O cinema contemporâneo tem demonstrado inúmeras maneiras de viabilizar um cinema de ação que dispense a fragmentação intensa da montagem, a atenção dispersa e a imersão via desorientação. No entanto, Ambulância: Um Dia de Crime levanta a bandeira de uma estética reacionária, no sentido estrito do termo: defende-se à volta à linguagem da agitação, da perturbação dos sentidos, da grandiloquência. Will e Danny se tornam cada vez mais importantes e heróicos (ou mártires) conforme a perseguição continua e novos agentes são colocados em prática para capturá-los. É preciso fornecer sempre mais elementos, maiores e mais intenso. A estética confronta-se constantemente aos próprios limites.
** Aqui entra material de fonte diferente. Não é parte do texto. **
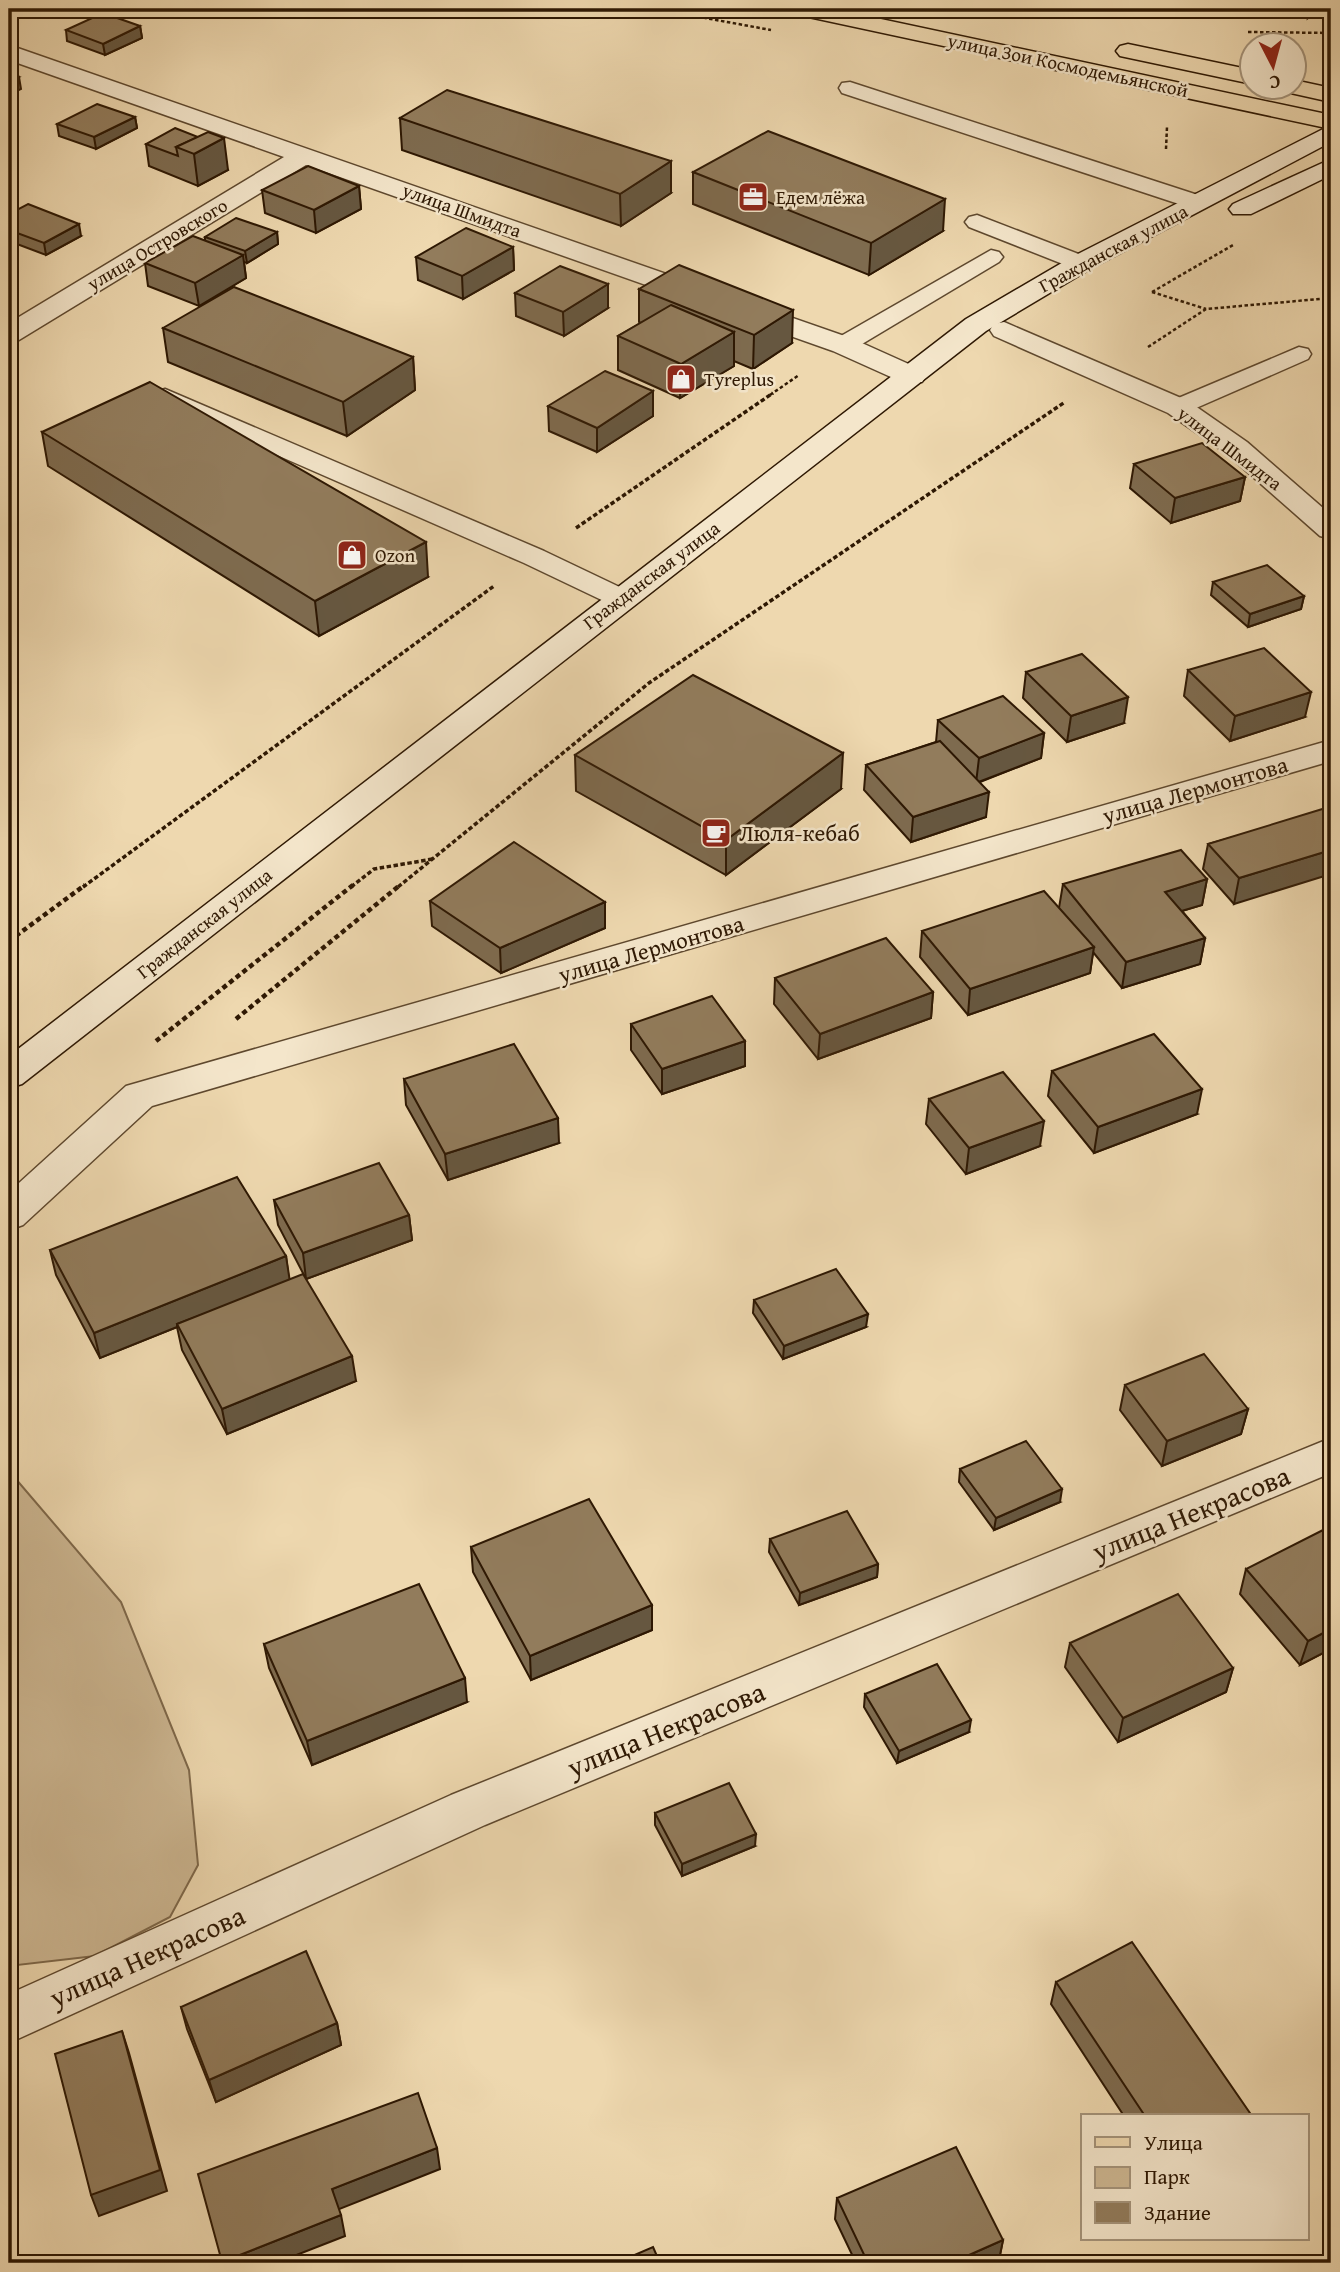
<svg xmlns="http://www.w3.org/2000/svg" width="1340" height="2272" viewBox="0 0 1340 2272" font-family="'Gentium Book Plus',serif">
  <rect width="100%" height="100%" fill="#eed8af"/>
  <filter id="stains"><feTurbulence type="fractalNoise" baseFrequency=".00286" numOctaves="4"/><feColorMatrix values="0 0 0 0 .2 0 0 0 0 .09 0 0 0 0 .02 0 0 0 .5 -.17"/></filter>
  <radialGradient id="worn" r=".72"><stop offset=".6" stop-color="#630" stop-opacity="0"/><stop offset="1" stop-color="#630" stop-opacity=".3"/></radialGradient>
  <path fill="#cdb792" stroke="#7e684a" stroke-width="2" d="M9,1471L121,1602L189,1770L198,1865L170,1917L95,1956L9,1966Z"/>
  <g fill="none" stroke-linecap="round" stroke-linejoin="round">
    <g stroke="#5e482e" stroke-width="3">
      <g id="service">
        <path d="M850,82L1207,198L1210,203L1199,210L1191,208L842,93L839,88L842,83Z"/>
        <path d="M977,215L1089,258L1093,263L1089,268H1073L969,227L965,222L969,217Z"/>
        <path d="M991,250L999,252L1003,257L999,262L852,350H834L831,345L834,340Z"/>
        <path d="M1299,347L1308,349L1311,354L1308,359L1187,412H1169L1165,407L1169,402Z"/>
        <path d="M165,389L544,551L630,592L634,598L630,604L620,606L610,604L524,563L156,402L152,397L156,392Z"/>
      </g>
    </g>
    <g stroke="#5e482e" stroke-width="3">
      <g id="minor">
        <path d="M9,45L853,339L922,370L926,376L922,382H902L833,351L306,165L19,340L9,342V323L284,157L9,60Z"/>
        <path d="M1004,322L1188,401L1247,442L1331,515V539L1320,536L1227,454L1168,413L994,336L990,330L994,324Z"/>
        <path d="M1331,740V761L152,1106L23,1225L9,1230V1192L126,1086Z"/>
        <path d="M1331,1438V1473L485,1825L9,2043V1994L451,1795Z"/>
      </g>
    </g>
    <g stroke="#2e1803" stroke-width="3">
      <g id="secondary">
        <path d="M1331,125V142L1090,269L986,331L22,1084L9,1088V1056L966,319L1072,257Z"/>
        <path d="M1331,159V175L1251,214H1233L1229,209L1233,204Z"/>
      </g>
    </g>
    <g stroke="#2e1803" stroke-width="3">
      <g id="primary">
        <path d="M793,9H834L1331,115V129L804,16Z"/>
        <path d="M1128,44L1252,70V84L1120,56L1116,51L1120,46Z"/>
        <path d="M1294,80L1331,88V102L1286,92L1283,88H1294Z"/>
      </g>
    </g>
    <g stroke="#2e1803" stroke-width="2.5" stroke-dasharray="3.5 2.5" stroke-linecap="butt">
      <path d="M656,9L771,30"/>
      <path d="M1099,9L1115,12"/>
      <path d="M1248,32L1331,33"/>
      <path d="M1166,149L1167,127"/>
      <path d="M1152,292L1233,245"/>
      <path d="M1152,292L1206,309"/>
      <path d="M1148,347L1206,309L1331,298"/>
      <path d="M770,395L799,375"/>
    </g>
    <g stroke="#2e1803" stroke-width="3.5" stroke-dasharray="4.5 2.5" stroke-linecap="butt">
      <path d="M576,528L773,393"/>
      <path d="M83,887L494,586"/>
      <path d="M351,887L374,869L433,859"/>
      <path d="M398,887L649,683L1065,402"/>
    </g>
    <g stroke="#2e1803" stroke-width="4.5" stroke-dasharray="5 3.5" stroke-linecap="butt">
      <path d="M9,941L85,885"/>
      <path d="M236,1019L400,885"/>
      <path d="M156,1041L353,885"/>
    </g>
    <use href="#service" fill="#f4e6cb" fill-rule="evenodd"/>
    <use href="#minor" fill="#f4e6cb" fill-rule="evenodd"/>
    <use href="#secondary" fill="#f4e6cb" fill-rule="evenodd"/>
    <use href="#primary" fill="#eed8af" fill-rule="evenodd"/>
  </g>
  <g fill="#7e6b4f" stroke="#2e1803" stroke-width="2">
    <path d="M1273,9H1320L1308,18Z"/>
    <path d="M140,26L142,38L105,55L67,41L66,30Z"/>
    <path d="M135,117L137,128L96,149L59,136L57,124Z"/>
    <path d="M400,118L671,193L621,226L402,150Z"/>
    <path d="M198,137L228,170L198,186L149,166L146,144Z"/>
    <path d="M693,172L943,231L869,275L693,204Z"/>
    <path d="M359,186L361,209L316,233L265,213L262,190Z"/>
    <path d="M9,214L81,236L46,255L9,241Z"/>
    <path d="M277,232L278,244L247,263L244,262L246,278L199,306L148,286L145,263L205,241V237Z"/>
    <path d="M513,247L514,270L463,299L418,280L416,257Z"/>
    <path d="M639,289L792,343L753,369L734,361V366L680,398L618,370V336L641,323L639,322Z"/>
    <path d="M515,293L608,308L564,336L516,316Z"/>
    <path d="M163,328L413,357L415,390L347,436L168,362Z"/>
    <path d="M653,391V416L597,452L549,431L548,406Z"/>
    <path d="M42,432L428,577L319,636L48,466Z"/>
    <path d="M1134,464L1245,477L1240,501L1171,523L1130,488Z"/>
    <path d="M1213,582L1304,596L1301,609L1248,627L1211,595Z"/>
    <path d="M1188,670L1305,717L1230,741L1184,696Z"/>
    <path d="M1026,672L1124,723L1067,742L1023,698Z"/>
    <path d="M938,720L1044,733L1041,758L980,782L986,817L911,842L864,790L866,765L936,742Z"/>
    <path d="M575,755L841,789L726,875L576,791Z"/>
    <path d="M1331,810L1234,904L1203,869L1208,844Z"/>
    <path d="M1207,879L1202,905L1182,911L1205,938L1200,964L1122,988L1093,952L1090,973L968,1015L920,957L922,931L1059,908L1063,884Z"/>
    <path d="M430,901L605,902V928L501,973L432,926Z"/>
    <path d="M775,978L933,992L931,1018L818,1059L774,1004Z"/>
    <path d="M631,1024L745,1041V1066L662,1094L631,1050Z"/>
    <path d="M1052,1071L1197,1114L1094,1153L1048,1096Z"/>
    <path d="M404,1079L559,1143L448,1180L406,1105Z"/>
    <path d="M929,1099L1040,1146L966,1174L926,1124Z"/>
    <path d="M274,1200L409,1215L412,1240L306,1279L278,1225Z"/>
    <path d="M50,1250L286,1256L289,1280L356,1381L227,1434L182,1350L177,1327L100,1358L56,1275Z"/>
    <path d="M754,1300L866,1327L783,1359L753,1313Z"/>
    <path d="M1125,1385L1248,1409L1241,1434L1162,1466L1120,1410Z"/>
    <path d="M960,1469L1060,1502L994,1530L959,1482Z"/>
    <path d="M770,1539L878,1564L877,1577L799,1605L769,1552Z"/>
    <path d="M471,1547L652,1605V1630L531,1680L473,1572Z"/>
    <path d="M1246,1569L1331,1649L1300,1665L1240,1594Z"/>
    <path d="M1070,1643L1233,1668L1226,1692L1118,1742L1065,1667Z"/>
    <path d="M264,1644L467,1702L312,1765L269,1668Z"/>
    <path d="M865,1694L969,1732L897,1763L864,1707Z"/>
    <path d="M655,1813L755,1846L682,1876L655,1825Z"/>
    <path d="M1056,1982L1252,2116H1124L1051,2004Z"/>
    <path d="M181,2007L337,2023L341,2045L216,2102L187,2029Z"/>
    <path d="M837,2198L1003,2240L999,2260L991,2263H856L835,2219Z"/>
  </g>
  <g fill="#665740" stroke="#2e1803" stroke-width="2">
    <path d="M1310,9H1320L1308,18Z"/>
    <path d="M140,26L142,38L105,55L103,44Z"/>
    <path d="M19,77L21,89L9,95V82Z"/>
    <path d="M135,117L137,128L96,149L94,137Z"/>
    <path d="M224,138L228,170L198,186L194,154Z"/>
    <path d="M671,161V193L621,226L620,194Z"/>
    <path d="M359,186L361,209L316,233L314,210Z"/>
    <path d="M945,199L943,231L869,275L871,243Z"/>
    <path d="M79,224L81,236L46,255L44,243Z"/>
    <path d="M277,232L278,244L247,263L245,251Z"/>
    <path d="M513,247L514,270L463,299L462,276Z"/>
    <path d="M243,255L246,278L199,306L195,283Z"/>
    <path d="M608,284V308L564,336L563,312Z"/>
    <path d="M793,310L792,343L753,369L754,335Z"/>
    <path d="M734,332V366L680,398L681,364Z"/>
    <path d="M413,357L415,390L347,436L343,402Z"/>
    <path d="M653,391V416L597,452V428Z"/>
    <path d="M1245,477L1240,501L1171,523L1175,498Z"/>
    <path d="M426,542L428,577L319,636L315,601Z"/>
    <path d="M1304,596L1301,609L1248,627L1250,614Z"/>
    <path d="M1311,692L1305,717L1230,741L1235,716Z"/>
    <path d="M1128,697L1124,723L1067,742L1071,716Z"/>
    <path d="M1044,733L1041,758L976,783L979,758Z"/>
    <path d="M843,753L841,789L726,875V840Z"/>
    <path d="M989,792L986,817L911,842L913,817Z"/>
    <path d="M1331,850V874L1234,904L1239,878Z"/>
    <path d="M1207,879L1202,905L1161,917L1165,892Z"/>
    <path d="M605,902V928L501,973L500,948Z"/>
    <path d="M1205,938L1200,964L1122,988L1126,962Z"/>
    <path d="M1094,947L1090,973L968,1015L970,989Z"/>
    <path d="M933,992L931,1018L818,1059L820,1034Z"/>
    <path d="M745,1041V1066L662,1094V1069Z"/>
    <path d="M1202,1089L1197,1114L1094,1153L1098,1127Z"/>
    <path d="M558,1118L559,1143L448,1180L445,1154Z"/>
    <path d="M1044,1121L1040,1146L966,1174L969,1148Z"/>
    <path d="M409,1215L412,1240L306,1279L303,1253Z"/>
    <path d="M286,1256L290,1282L177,1324V1327L100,1358L94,1333Z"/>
    <path d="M868,1314L866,1327L783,1359L784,1346Z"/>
    <path d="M352,1356L356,1381L227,1434L222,1409Z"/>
    <path d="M1248,1409L1241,1434L1162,1466L1167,1441Z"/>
    <path d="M1062,1489L1060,1502L994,1530L996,1518Z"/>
    <path d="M878,1564L877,1577L799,1605L800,1593Z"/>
    <path d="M652,1605V1630L531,1680L530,1656Z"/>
    <path d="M1331,1629V1649L1300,1665L1308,1641Z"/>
    <path d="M1233,1668L1226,1692L1118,1742L1123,1718Z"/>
    <path d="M465,1678L467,1702L312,1765L307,1741Z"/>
    <path d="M971,1720L969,1732L897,1763L899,1751Z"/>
    <path d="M756,1834L755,1846L682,1876V1864Z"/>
    <path d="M337,2023L341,2045L216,2102L209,2080Z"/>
    <path d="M122,2031L129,2053L167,2191L99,2216L91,2195Z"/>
    <path d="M437,2148L440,2169L337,2210L332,2189Z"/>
    <path d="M341,2215L345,2236L276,2263H222V2262Z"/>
    <path d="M1003,2240L999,2260L991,2263H951Z"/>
  </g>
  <g fill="#927c5c" stroke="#2e1803" stroke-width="2">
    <path d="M103,13L140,26L103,44L66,30Z"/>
    <path d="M9,74L19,77L9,82Z"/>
    <path d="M447,90L671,161L620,194L400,118Z"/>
    <path d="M97,104L135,117L94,137L57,124Z"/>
    <path d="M175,128L198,137L176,147L178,156L146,144Z"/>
    <path d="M768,131L945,199L871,243L693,172Z"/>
    <path d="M208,132L224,138L194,154L176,147Z"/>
    <path d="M308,166L359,186L314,210L262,190Z"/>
    <path d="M28,204L79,224L44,243L9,230V214Z"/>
    <path d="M236,218L277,232L245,251L205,237Z"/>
    <path d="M466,228L513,247L462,276L416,257Z"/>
    <path d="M193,236L243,255L195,283L145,263Z"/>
    <path d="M679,265L793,310L754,335L639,289Z"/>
    <path d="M560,266L608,284L563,312L515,293Z"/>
    <path d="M234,287L413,357L343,402L163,328Z"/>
    <path d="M671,305L734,332L681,364L618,336Z"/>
    <path d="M605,371L653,391L597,428L548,406Z"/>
    <path d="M150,382L426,542L315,601L42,432Z"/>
    <path d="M1202,443L1245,477L1175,498L1134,464Z"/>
    <path d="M1267,565L1304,596L1250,614L1213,582Z"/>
    <path d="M1264,648L1311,692L1235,716L1188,670Z"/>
    <path d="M1082,654L1128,697L1071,716L1026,672Z"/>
    <path d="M693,675L843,753L726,840L575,755Z"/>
    <path d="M1003,696L1044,733L979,758L938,720Z"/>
    <path d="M940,741L989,792L913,817L866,765Z"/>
    <path d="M1329,807L1331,810V850L1239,878L1208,844Z"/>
    <path d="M514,842L605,902L500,948L430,901Z"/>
    <path d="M1181,850L1207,879L1165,892L1205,938L1126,962L1063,884Z"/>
    <path d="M1044,891L1094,947L970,989L922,931Z"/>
    <path d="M886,938L933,992L820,1034L775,978Z"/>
    <path d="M712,996L745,1041L662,1069L631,1024Z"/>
    <path d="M1154,1034L1202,1089L1098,1127L1052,1071Z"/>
    <path d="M514,1044L558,1118L445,1154L404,1079Z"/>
    <path d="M1003,1072L1044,1121L969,1148L929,1099Z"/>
    <path d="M379,1163L409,1215L303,1253L274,1200Z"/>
    <path d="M237,1177L286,1256L94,1333L50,1250Z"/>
    <path d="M836,1269L868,1314L784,1346L754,1300Z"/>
    <path d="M303,1274L352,1356L222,1409L177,1324Z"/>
    <path d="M1204,1354L1248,1409L1167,1441L1125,1385Z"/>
    <path d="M1026,1441L1062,1489L996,1518L960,1469Z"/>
    <path d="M589,1499L652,1605L530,1656L471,1547Z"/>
    <path d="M847,1511L878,1564L800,1593L770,1539Z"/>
    <path d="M1331,1526V1629L1308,1641L1246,1569Z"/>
    <path d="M419,1584L465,1678L307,1741L264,1644Z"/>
    <path d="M1178,1594L1233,1668L1123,1718L1070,1643Z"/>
    <path d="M937,1664L971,1720L899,1751L865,1694Z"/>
    <path d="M729,1783L756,1834L682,1864L655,1813Z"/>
    <path d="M1132,1942L1252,2116H1145L1056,1982Z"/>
    <path d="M306,1951L337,2023L209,2080L181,2007Z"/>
    <path d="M122,2031L160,2170L91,2195L55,2054Z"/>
    <path d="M418,2093L437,2148L332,2189L341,2215L222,2262L198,2174Z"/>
    <path d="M956,2147L1003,2240L951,2263H868L837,2198Z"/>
    <path d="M653,2247L660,2263H616Z"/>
  </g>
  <defs>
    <g id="office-square" transform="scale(1.575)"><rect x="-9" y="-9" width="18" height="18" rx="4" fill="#8f2418" stroke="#f4e6cb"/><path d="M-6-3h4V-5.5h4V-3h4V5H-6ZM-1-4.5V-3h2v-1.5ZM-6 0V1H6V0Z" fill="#fff"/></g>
    <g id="shop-square" transform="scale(1.575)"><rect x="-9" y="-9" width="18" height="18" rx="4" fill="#8f2418" stroke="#f4e6cb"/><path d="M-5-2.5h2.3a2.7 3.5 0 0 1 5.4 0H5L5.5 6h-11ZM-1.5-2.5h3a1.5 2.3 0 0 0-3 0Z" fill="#fff"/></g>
    <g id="cafe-square" transform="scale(1.575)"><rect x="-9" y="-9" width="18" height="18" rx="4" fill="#8f2418" stroke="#f4e6cb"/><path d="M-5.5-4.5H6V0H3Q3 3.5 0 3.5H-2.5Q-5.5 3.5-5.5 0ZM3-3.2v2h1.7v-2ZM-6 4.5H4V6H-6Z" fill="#fff"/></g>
  </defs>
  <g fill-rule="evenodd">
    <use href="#office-square" x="753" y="197"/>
    <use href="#shop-square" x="681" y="379"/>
    <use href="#shop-square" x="352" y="555"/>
    <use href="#cafe-square" x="716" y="833"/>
  </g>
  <g text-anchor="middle" stroke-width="5" stroke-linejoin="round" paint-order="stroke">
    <g font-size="19" fill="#2e1803" stroke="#f4e6cb">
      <text transform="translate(1068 65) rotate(12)" y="7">улица Зои Космодемьянской</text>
      <text transform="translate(462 210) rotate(20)" y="7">улица Шмидта</text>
      <text transform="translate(157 244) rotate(-31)" y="7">улица Островского</text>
      <text transform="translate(1113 248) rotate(-28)" y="7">Гражданская улица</text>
      <text transform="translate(1230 448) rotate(37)" y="7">улица Шмидта</text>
      <text transform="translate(651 575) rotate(-37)" y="7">Гражданская улица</text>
      <text transform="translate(204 923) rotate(-38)" y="7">Гражданская улица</text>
    </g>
    <g font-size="19" fill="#2e1803" stroke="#f4e6cb" text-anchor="start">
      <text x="776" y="204">Едем лёжа</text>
      <text x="704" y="386">Tyreplus</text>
      <text x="375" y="562">Ozon</text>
    </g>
    <g font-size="23" fill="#2e1803" stroke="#f4e6cb">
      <text transform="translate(1195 790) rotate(-16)" y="8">улица Лермонтова</text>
      <text transform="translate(651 949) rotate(-16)" y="8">улица Лермонтова</text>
    </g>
    <g font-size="23" fill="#2e1803" stroke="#f4e6cb" text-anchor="start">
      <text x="739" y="841">Люля-кебаб</text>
    </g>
    <g font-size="28" fill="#2e1803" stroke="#f4e6cb">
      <text transform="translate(1191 1513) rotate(-22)" y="10">улица Некрасова</text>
      <text transform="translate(666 1729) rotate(-22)" y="10">улица Некрасова</text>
      <text transform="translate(147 1956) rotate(-24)" y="10">улица Некрасова</text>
    </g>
  </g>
  <rect width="1340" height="2272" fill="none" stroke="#eed8af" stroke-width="35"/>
  <rect x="10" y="10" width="1319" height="2251" fill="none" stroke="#2e1803" stroke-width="3.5"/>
  <rect x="18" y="18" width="1305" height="2237" fill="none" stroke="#2e1803" stroke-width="2"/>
  <rect x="1081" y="2114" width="228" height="126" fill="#f4e6cb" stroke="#a5947b" stroke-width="2"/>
  <rect x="1095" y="2137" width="35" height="10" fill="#eed8af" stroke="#a5947b" stroke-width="2"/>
  <text x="1144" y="2150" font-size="21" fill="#2e1803">Улица</text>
  <rect x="1095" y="2167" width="35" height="21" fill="#cdb792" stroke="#a5947b" stroke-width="2"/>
  <text x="1144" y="2184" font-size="21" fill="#2e1803">Парк</text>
  <rect x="1095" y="2202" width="35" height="21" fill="#927c5c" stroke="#a5947b" stroke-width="2"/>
  <text x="1144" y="2220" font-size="21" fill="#2e1803">Здание</text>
  <g transform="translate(1273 66) rotate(174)"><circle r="33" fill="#f4e6cb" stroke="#a5947b" stroke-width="2"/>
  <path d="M0-5L12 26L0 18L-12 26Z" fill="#8f2418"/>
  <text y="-10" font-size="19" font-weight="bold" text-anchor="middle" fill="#2e1803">С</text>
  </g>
  <rect width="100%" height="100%" filter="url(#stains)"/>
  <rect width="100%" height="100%" fill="url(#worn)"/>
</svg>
No final, vencerão os machos, sejam eles homens ou mulheres. Serão recompensados os ladrões bonzinhos, as mulheres violentas movidas por um senso de retidão moral. Apesar do caos na imagem, o longa-metragem nunca perde de vista o moralismo rígido e a meritocracia — são poupados aqueles com famílias, ou propensos a construir uma (vide a visita à garotinha acidentada no final). Bay gosta de pais obstinados, porém os ladrões solteiros e debochados podem perecer. Resta essa ironia infantil e lúdica de destruir ruas, carros, edifícios em pessoas em nome da manutenção da ordem, da paz e da família patriarcal.